The nine most valuable beauty brands globally were worth a combined $93bn in 2025, according to Kantar BrandZ and yet nearly all of them lost ground year-on-year. The average decline was 11%, a figure that deserves more than a footnote.

To understand what that number means, it helps to know how Kantar arrives at it. BrandZ calculates brand value by multiplying the financial value attributable to a brand within its parent company by the brand contribution, the percentage of that financial value driven purely by the brand’s strength in consumers’ minds, stripping out everything else. The result is a dollar figure that captures what a brand alone is worth to the business. It is, in other words, a measure of consumer pull.
By that measure, L’Oréal Paris leads by a wide margin at $35.1bn more than Lancôme ($15bn) and Garnier ($9.6bn) combined. The L’Oréal Group holds four of the nine spots and accounts for roughly 70% of the total ranking value, a concentration that speaks to both the group’s strength and the fragility of everyone else’s position.
The most dramatic fall belongs to Estée Lauder, down 40%. China is one of the central cause: the company lost over $100 billion in market value over three years, driven largely by a sustained collapse in Asia travel retail and subdued consumer spending on prestige beauty in mainland China.

________________

Write the next part of the piece on the 2025 Kantar BrandZ beauty brand values, starting after its final sentence about Estée Lauder's losses in China.

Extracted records
________________

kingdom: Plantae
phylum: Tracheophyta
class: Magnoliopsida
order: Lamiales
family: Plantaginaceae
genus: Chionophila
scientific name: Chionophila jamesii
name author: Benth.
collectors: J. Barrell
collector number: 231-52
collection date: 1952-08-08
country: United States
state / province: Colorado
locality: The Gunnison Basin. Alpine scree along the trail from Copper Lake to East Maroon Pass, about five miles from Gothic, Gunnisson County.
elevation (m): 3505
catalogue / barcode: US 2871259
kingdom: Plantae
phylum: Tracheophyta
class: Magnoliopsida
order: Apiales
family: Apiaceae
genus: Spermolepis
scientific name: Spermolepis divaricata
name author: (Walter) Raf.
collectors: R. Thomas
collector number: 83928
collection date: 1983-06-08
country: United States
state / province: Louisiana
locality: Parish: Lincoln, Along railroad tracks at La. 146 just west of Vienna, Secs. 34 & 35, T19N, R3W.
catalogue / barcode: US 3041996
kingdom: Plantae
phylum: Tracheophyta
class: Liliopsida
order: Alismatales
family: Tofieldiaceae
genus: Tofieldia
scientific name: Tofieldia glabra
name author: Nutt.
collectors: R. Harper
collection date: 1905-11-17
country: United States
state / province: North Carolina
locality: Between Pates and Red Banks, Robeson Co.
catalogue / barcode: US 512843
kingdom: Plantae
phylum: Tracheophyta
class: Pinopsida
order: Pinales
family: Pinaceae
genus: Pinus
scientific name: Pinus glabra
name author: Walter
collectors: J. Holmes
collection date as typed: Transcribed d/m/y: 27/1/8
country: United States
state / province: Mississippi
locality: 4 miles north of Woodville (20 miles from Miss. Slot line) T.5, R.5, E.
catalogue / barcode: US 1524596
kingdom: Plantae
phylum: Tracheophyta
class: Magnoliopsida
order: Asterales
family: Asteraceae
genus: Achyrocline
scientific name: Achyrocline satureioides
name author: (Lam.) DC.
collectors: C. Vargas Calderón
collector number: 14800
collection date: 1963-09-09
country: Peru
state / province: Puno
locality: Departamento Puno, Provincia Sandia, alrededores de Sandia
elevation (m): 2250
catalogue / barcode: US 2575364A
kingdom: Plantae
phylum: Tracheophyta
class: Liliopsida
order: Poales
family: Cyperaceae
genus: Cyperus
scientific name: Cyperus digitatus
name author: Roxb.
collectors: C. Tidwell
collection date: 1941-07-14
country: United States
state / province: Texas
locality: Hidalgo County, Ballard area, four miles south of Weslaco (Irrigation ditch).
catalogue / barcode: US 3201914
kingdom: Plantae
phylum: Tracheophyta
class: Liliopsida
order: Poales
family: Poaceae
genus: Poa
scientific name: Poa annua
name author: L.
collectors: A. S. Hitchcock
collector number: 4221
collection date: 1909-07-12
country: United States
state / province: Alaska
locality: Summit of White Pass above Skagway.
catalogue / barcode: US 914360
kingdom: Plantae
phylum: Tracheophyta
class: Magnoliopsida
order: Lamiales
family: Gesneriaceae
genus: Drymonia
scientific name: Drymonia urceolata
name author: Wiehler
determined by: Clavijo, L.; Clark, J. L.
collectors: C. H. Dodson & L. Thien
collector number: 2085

________________

◆ **Exercise result**
But the broader decline is not just an Estée Lauder story. Kantar’s own research shows that across prestige beauty in markets like the UK, traditional players including Dior, Chanel, MAC, Clarins, Lancôme and Estée Lauder are all performing behind the market, while challenger brands like Charlotte Tilbury, Fenty Beauty and Huda Beauty have scaled rapidly within a decade.
The pattern is consistent: established names are losing ground not because consumers are buying less beauty, but because they are buying differently. Consumers are increasingly open to exploring niche brands rather than defaulting to a single household name, paying more attention to how well a product matches their personal needs than to the prestige of the label.
The one brand that held its value (Nivea, flat at 0%) and the one that grew (Pantene, up 3%) are arguably the most instructive data points in the chart. Both are mass-market, functional, and relatively insulated from the premiumisation trap that has hurt prestige players exposed to the China slowdown.
The $93 billion ranking is impressive on paper. What it actually describes is an industry at an inflection point, where scale and heritage no longer guarantee the consumer loyalty they once did.